Reproduce every line of the records below word for word, with nothing added, dropped, or changed.
::::
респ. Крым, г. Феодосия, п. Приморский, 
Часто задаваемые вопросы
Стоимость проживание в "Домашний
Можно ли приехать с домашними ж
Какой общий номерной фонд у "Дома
::::
Exercise answer:
респ. Крым, г. Феодосия, п. Приморский, 
Часто задаваемые вопросы
Стоимость проживание в "Домашний
Можно ли приехать с домашними ж
Какой общий номерной фонд у "Дома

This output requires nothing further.